Your second point, that the universe is not self-causing, suffers from similar problems to the above. I agree that self-causation makes little logical sense, and scientists and theorists are ever on the hunt for external causes – hence the speculation about the big bang and its causes. We do not as yet have evidence for a limit to the universe, in time or space, so the issue of self-causation simply doesn’t come up. There is always an external cause to be posited, and there is no reason to suppose that these are anything but naturalistic causes, however weird and wonderful they may seem at first glance.

Of course this succession of external causes may yet return us to some final antecedent cause, which may be God, but if this were so it must be said that this first-cause God seems very remote, increasingly so as we push back the limits of our knowledge of the universe.

Your claim that every cause must be superior to its effect is not one that I’m entirely familiar with. A little reflection immediately problematises the claim. For example, I may decide to kill someone by shooting her. Causation immediately becomes complex. The immediate cause of death is the bullet and its effect upon human tissue, though the ultimate cause is my execution of a decision to shoot. In any case it isn’t at all clear that the cause, whether my decision, my action, the bullet itself or a combination of the above, is ‘greater than’ or ‘superior to’ the effect, a person’s death. The cause must be ‘adequate’ as you say, to create the effect, but this doesn’t indicate superiority in any meaningful sense.

1 Comments:

Anonymous Anonymous said...

Regarding the cause necessarily being superior to the effect (in the context that god should be superior to the Universe/our universe), I would suggest that the methane produced from faecal matter is not subordinate to the biological waste from whence it came. It simply "is" and is neither superior or subordinate, greater or lesser, or better or worse than its progenitor. For something to exist does not mean that it materialised as a result of some demotion in the cosmological scheme of things.

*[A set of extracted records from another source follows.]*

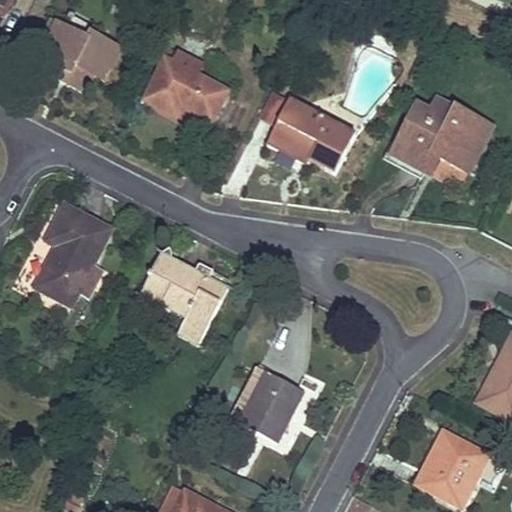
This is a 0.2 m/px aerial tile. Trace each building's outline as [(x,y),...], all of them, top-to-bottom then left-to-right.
[(98,76),(107,82),(123,52),(92,36),(88,43),(54,25),(36,61),(54,69),(52,74),(89,93),(98,76)] [(206,68),(181,56),(176,66),(201,79),(206,68)] [(185,108),(215,124),(230,94),(201,79),(176,66),(169,63),(149,102),(180,118),(185,108)] [(436,156),(473,176),(497,131),(442,102),(430,123),(417,116),(394,160),(426,177),(436,156)] [(305,157),(338,175),(358,137),(293,104),(270,146),(302,163),(305,157)] [(60,250),(39,291),(74,310),(82,294),(96,268),(113,235),(69,210),(50,245),(60,250)] [(182,335),(193,340),(203,345),(230,293),(164,258),(144,295),(190,319),(182,335)] [(93,300),(106,274),(96,268),(82,294),(93,300)] [(511,342),(480,404),(511,420),(511,342)] [(236,423),(258,434),(280,446),(307,393),(263,371),(236,423)] [(418,486),(463,510),(490,458),(445,435),(418,486)] [(219,511),(186,494),(176,511),(219,511)]
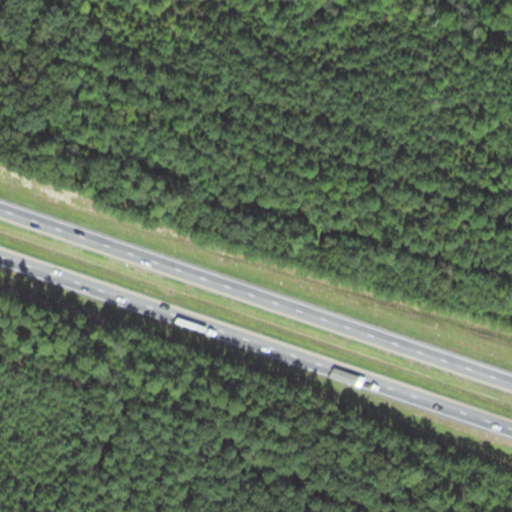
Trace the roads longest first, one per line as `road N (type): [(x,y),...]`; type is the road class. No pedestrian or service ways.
road 1 (motorway): [(511,363),(0,201)]
road 2 (motorway): [(0,259),(511,418)]
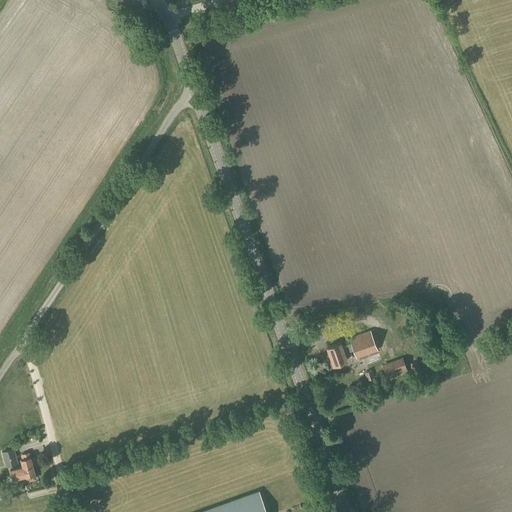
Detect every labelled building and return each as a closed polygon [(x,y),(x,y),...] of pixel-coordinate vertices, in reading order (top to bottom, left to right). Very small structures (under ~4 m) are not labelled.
[(392,332),(396,346),(414,341),(407,317),(393,321),(395,331),(392,332)] [(378,351),(370,330),(349,338),(350,343),(341,346),(340,343),(327,347),(333,365),(346,360),(344,354),(353,350),(356,358),(378,351)] [(413,382),(421,380),(417,362),(408,364),(413,382)] [(428,382),(439,379),(436,369),(425,373),(428,382)] [(367,381),(375,378),(372,370),(364,373),(367,381)] [(240,442),(106,491),(113,511),(265,511),(258,492),(240,442)] [(5,467),(18,464),(14,448),(1,451),(5,467)] [(30,458),(30,457),(29,452),(20,454),(22,459),(20,459),(22,466),(10,469),(13,479),(24,476),(26,482),(36,479),(32,466),(36,465),(34,458),(30,458)]
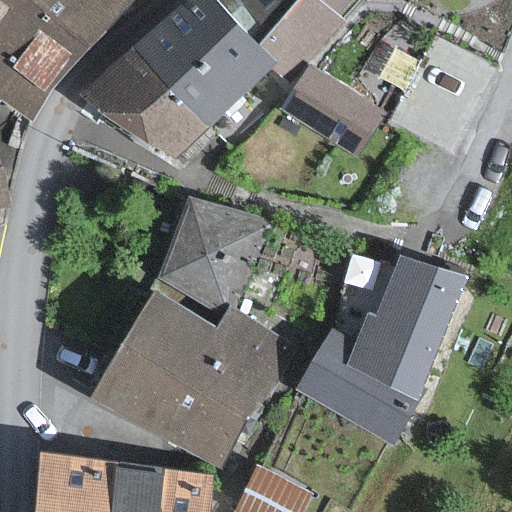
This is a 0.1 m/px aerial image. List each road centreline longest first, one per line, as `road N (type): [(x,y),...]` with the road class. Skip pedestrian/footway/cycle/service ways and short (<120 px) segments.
road 1 (residential): [(174,0),(44,130),(26,174),(15,362)]
road 2 (residential): [(15,362),(20,511)]
road 3 (residential): [(511,72),(464,187)]
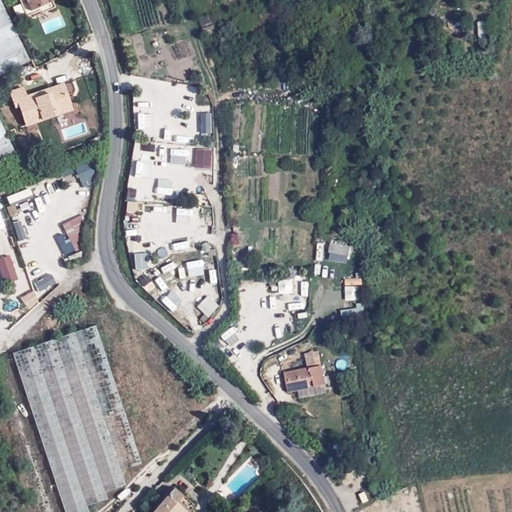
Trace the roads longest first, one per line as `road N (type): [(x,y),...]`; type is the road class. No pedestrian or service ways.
road 1 (unclassified): [(339,511),(304,459),(114,274),(103,236),(117,122),(88,0)]
road 2 (track): [(102,511),(228,395)]
road 3 (track): [(5,360),(47,511)]
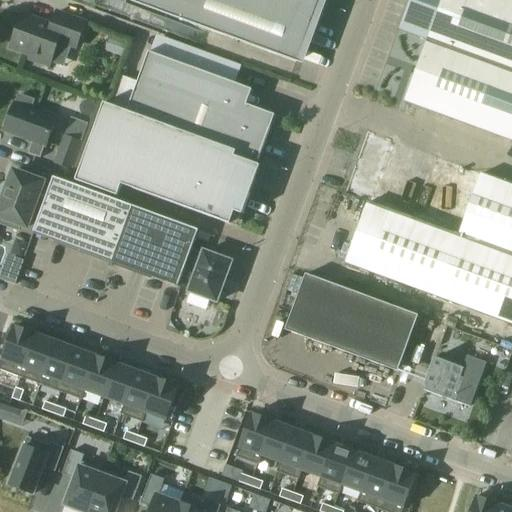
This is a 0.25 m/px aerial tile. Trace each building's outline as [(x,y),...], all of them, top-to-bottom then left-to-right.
[(119,0),(297,66),(321,0),(119,0)] [(410,0),(399,31),(427,41),(404,103),(511,142),(511,1),(507,0),(410,0)] [(86,26),(57,15),(52,28),(23,18),(12,49),(31,56),(29,61),(49,69),(59,43),(77,50),(86,26)] [(255,160),(259,161),(271,128),(271,127),(272,124),(267,114),(264,112),(230,99),(236,84),(149,53),(127,113),(255,160)] [(14,104),(4,132),(32,143),(28,154),(40,159),(45,147),(46,148),(56,119),(31,110),(34,101),(19,96),(16,105),(14,104)] [(254,164),(255,160),(127,113),(105,105),(77,182),(118,197),(122,185),(231,225),(235,213),(243,216),(261,166),(254,164)] [(511,185),(367,132),(344,194),(368,203),(345,265),(511,326),(511,185)] [(70,169),(80,143),(65,137),(55,164),(70,169)] [(14,172),(8,187),(5,186),(0,198),(0,200),(3,202),(0,208),(0,218),(4,220),(2,225),(18,231),(20,226),(27,228),(31,218),(38,221),(49,192),(42,189),(44,183),(14,172)] [(113,264),(134,208),(54,178),(49,192),(38,221),(34,235),(113,264)] [(199,232),(134,208),(113,264),(178,288),(188,262),(192,251),(199,232)] [(203,255),(192,251),(188,262),(199,266),(189,293),(217,303),(232,263),(204,252),(203,255)] [(23,262),(6,256),(0,273),(0,280),(12,285),(15,286),(16,284),(18,276),(23,262)] [(419,316),(306,275),(285,331),(398,373),(419,316)] [(36,335),(15,327),(13,331),(9,329),(3,345),(7,347),(0,367),(0,370),(20,378),(36,335)] [(40,386),(56,342),(36,335),(20,378),(40,386)] [(61,393),(76,349),(56,342),(40,386),(61,393)] [(84,392),(97,357),(76,349),(61,393),(82,401),(85,392),(84,392)] [(104,399),(117,364),(97,357),(84,392),(85,392),(104,399)] [(435,358),(423,391),(456,403),(470,408),(482,375),(463,369),(435,358)] [(125,407),(137,372),(117,364),(104,399),(124,406),(125,407)] [(145,414),(157,379),(137,372),(125,407),(124,406),(120,415),(143,423),(146,414),(145,414)] [(166,422),(179,387),(157,379),(145,414),(146,414),(166,422)] [(20,402),(24,391),(16,389),(12,399),(20,402)] [(53,414),(56,406),(45,402),(42,411),(53,414)] [(0,418),(22,427),(27,413),(0,403),(0,418)] [(63,418),(66,410),(56,406),(53,414),(63,418)] [(258,466),(262,457),(261,457),(273,422),(252,414),(236,458),(258,466)] [(93,429),(96,421),(86,417),(83,425),(93,429)] [(104,433),(107,425),(96,421),(93,429),(104,433)] [(262,457),(280,464),(281,464),(293,429),(273,422),(261,457),(262,457)] [(277,473),(299,481),(302,472),(301,471),(314,437),(293,429),(281,464),(280,464),(277,473)] [(134,444),(137,436),(126,432),(123,440),(134,444)] [(145,448),(147,440),(137,436),(134,444),(145,448)] [(27,437),(9,486),(34,495),(44,468),(55,472),(64,449),(51,444),(50,446),(27,437)] [(302,472),(320,478),(322,479),(334,444),(314,437),(301,471),(302,472)] [(317,487),(339,496),(343,487),(342,486),(354,452),(334,444),(322,479),(320,478),(317,487)] [(71,451),(62,475),(74,479),(64,506),(80,511),(88,511),(104,471),(82,463),(84,456),(71,451)] [(343,487),(361,493),(362,494),(374,459),(354,452),(342,486),(343,487)] [(379,510),(395,467),(374,459),(362,494),(361,493),(358,502),(379,510)] [(379,510),(383,511),(402,511),(416,475),(395,467),(379,510)] [(104,471),(88,511),(116,511),(122,497),(133,501),(142,478),(129,473),(127,479),(104,471)] [(250,487),(253,479),(242,475),(239,483),(250,487)] [(151,476),(141,504),(152,508),(150,511),(178,511),(181,505),(180,505),(158,496),(164,481),(151,476)] [(260,491),(263,483),(253,479),(250,487),(260,491)] [(232,486),(225,484),(221,495),(228,497),(232,486)] [(290,502),(293,494),(282,490),(279,498),(290,502)] [(301,505),(304,498),(293,494),(290,502),(301,505)] [(181,505),(178,511),(218,511),(221,506),(208,502),(207,504),(184,495),(180,505),(181,505)] [(471,511),(495,511),(498,505),(477,497),(471,511)]
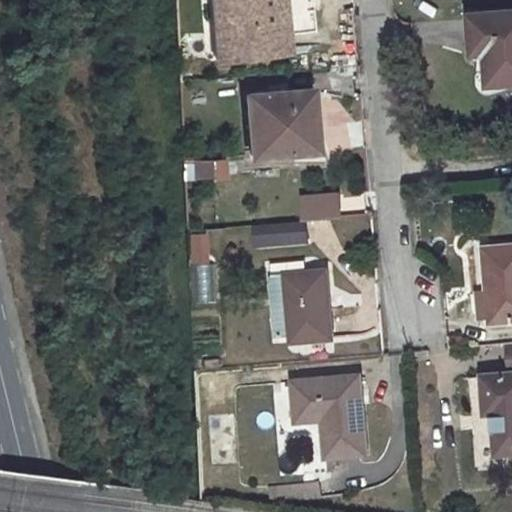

Just why people need to make up complex theological stories to explain that which simply can not be explained is a complete mystery to me. Why waste your life on what really amounts to an unwise selection from the great smorgasboard of religion? I would recommend that we all eat elsewhere and steer clear of religion altogether (unless, of course, we could pretend that the Greek or Roman gods we real; it would make for a much more interesting theology and would give us deities that actually had powers to do real things!)